[Stored data entries]
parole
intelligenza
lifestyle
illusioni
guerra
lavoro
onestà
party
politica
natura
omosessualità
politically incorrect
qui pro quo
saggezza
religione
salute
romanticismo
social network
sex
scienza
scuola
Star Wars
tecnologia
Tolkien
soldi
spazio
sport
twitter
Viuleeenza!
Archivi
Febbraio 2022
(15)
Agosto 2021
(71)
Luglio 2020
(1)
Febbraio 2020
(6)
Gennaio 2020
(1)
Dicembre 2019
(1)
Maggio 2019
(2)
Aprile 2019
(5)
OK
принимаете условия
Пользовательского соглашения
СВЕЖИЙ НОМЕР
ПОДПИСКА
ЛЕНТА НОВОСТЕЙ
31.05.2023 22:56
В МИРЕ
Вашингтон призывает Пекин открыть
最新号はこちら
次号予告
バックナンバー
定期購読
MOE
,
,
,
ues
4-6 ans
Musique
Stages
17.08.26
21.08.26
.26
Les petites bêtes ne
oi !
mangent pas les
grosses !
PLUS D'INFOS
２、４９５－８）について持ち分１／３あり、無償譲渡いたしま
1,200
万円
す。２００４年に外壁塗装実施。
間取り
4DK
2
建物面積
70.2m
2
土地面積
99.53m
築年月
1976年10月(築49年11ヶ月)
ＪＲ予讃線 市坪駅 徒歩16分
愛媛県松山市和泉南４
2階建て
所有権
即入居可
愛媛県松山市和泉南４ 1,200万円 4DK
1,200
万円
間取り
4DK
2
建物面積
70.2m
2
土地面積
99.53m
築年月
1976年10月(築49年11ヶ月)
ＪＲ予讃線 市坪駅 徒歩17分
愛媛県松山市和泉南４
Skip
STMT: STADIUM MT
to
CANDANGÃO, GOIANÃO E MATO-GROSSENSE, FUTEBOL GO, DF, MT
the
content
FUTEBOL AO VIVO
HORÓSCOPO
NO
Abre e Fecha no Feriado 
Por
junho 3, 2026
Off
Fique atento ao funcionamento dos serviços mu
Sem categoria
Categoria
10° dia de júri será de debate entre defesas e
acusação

_Task requirements_
Write out each entry above exactly as it is written.

_Result_
parole
intelligenza
lifestyle
illusioni
guerra
lavoro
onestà
party
politica
natura
omosessualità
politically incorrect
qui pro quo
saggezza
religione
salute
romanticismo
social network
sex
scienza
scuola
Star Wars
tecnologia
Tolkien
soldi
spazio
sport
twitter
Viuleeenza!
Archivi
Febbraio 2022
(15)
Agosto 2021
(71)
Luglio 2020
(1)
Febbraio 2020
(6)
Gennaio 2020
(1)
Dicembre 2019
(1)
Maggio 2019
(2)
Aprile 2019
(5)
OK
принимаете условия
Пользовательского соглашения
СВЕЖИЙ НОМЕР
ПОДПИСКА
ЛЕНТА НОВОСТЕЙ
31.05.2023 22:56
В МИРЕ
Вашингтон призывает Пекин открыть
最新号はこちら
次号予告
バックナンバー
定期購読
MOE
,
,
,
ues
4-6 ans
Musique
Stages
17.08.26
21.08.26
.26
Les petites bêtes ne
oi !
mangent pas les
grosses !
PLUS D'INFOS
２、４９５－８）について持ち分１／３あり、無償譲渡いたしま
1,200
万円
す。２００４年に外壁塗装実施。
間取り
4DK
2
建物面積
70.2m
2
土地面積
99.53m
築年月
1976年10月(築49年11ヶ月)
ＪＲ予讃線 市坪駅 徒歩16分
愛媛県松山市和泉南４
2階建て
所有権
即入居可
愛媛県松山市和泉南４ 1,200万円 4DK
1,200
万円
間取り
4DK
2
建物面積
70.2m
2
土地面積
99.53m
築年月
1976年10月(築49年11ヶ月)
ＪＲ予讃線 市坪駅 徒歩17分
愛媛県松山市和泉南４
Skip
STMT: STADIUM MT
to
CANDANGÃO, GOIANÃO E MATO-GROSSENSE, FUTEBOL GO, DF, MT
the
content
FUTEBOL AO VIVO
HORÓSCOPO
NO
Abre e Fecha no Feriado 
Por
junho 3, 2026
Off
Fique atento ao funcionamento dos serviços mu
Sem categoria
Categoria
10° dia de júri será de debate entre defesas e
acusação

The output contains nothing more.